[TriLUG] /boot Partition Sizes
Greg Cox
glcox at pobox.com
Wed Oct 20 20:31:11 EDT 2004
On Wed, 20 Oct 2004, Jeremy Portzer wrote:
> itself, and the kernel images. Certain BIOSes have restrictions on
> where they can read files from, and thus the /boot partition should be
> placed wholly within the first 1024 cylinders of your hard drive.
> Newer BIOSes usually do not have this restriction, so you often don't
> need a /boot partition at all.
There's a reason for /boot, even in the post-crap-BIOS world.
GRUB can figure out finding a kernel on a plain partition.
GRUB can figure out finding a kernel on a software RAID partition.
GRUB can't figure out finding a kernel on an LVM2 logical volume.
My server setup: 2 disks, 3 partitions on each disk.

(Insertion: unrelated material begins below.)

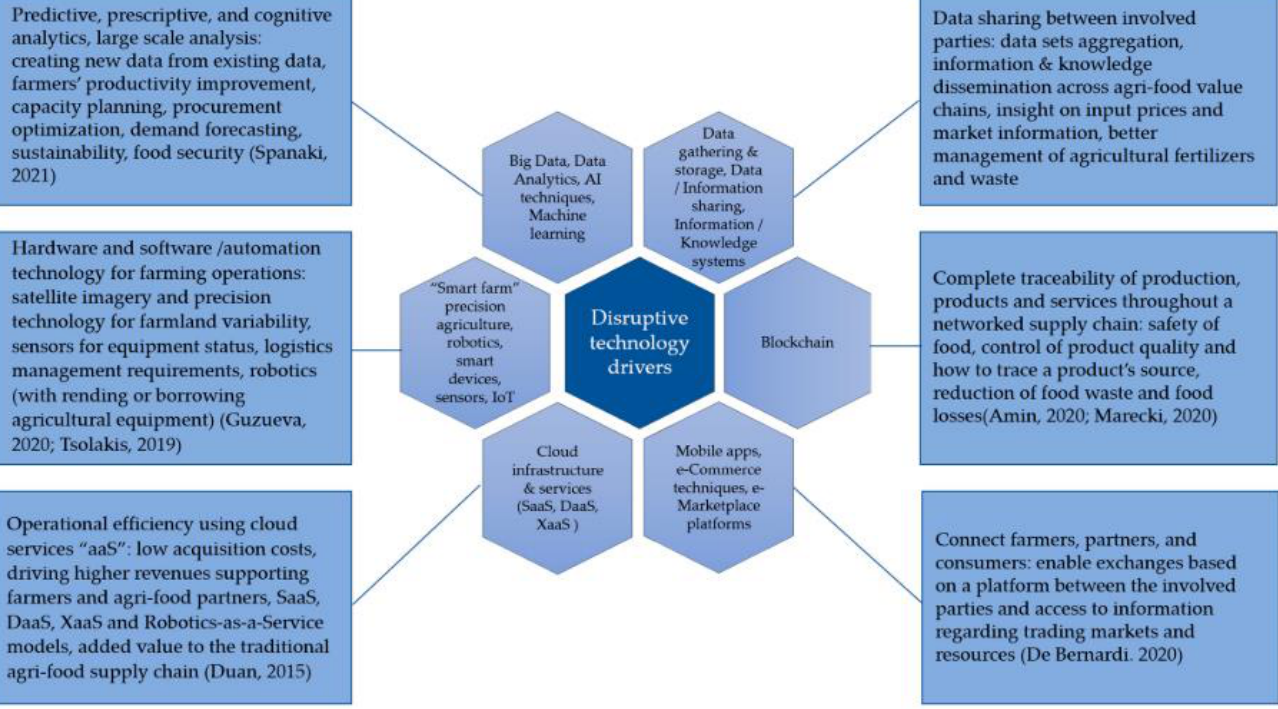
Figure 3. Relationship between disruptive technology drivers in the agricultural domain [81].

md0 is a RAID1 for the first partitions and will be /boot;
#2 is swap on each;
md1 is RAID1 on the third, and is the PV for an LVM2 VG, from which
the filesystem (aside from /boot) is sliced.
--------------
$ df -k
Filesystem 1K-blocks Used Available Use% Mounted on
/dev/mapper/rootvg-root
297485 107812 174313 39% /
/dev/md0 92963 6717 81446 8% /boot
none 127996 0 127996 0% /dev/shm
/dev/mapper/rootvg-home
6047492 32828 5707464 1% /home
/dev/mapper/rootvg-usr
2015824 489364 1424060 26% /usr
/dev/mapper/rootvg-var
2015824 157032 1756392 9% /var
none 127996 0 127996 0% /tmp
--------------
The beautiful part was that Fedora's installer did this right out of
the box. Debian's wouldn't, not even an experimental one.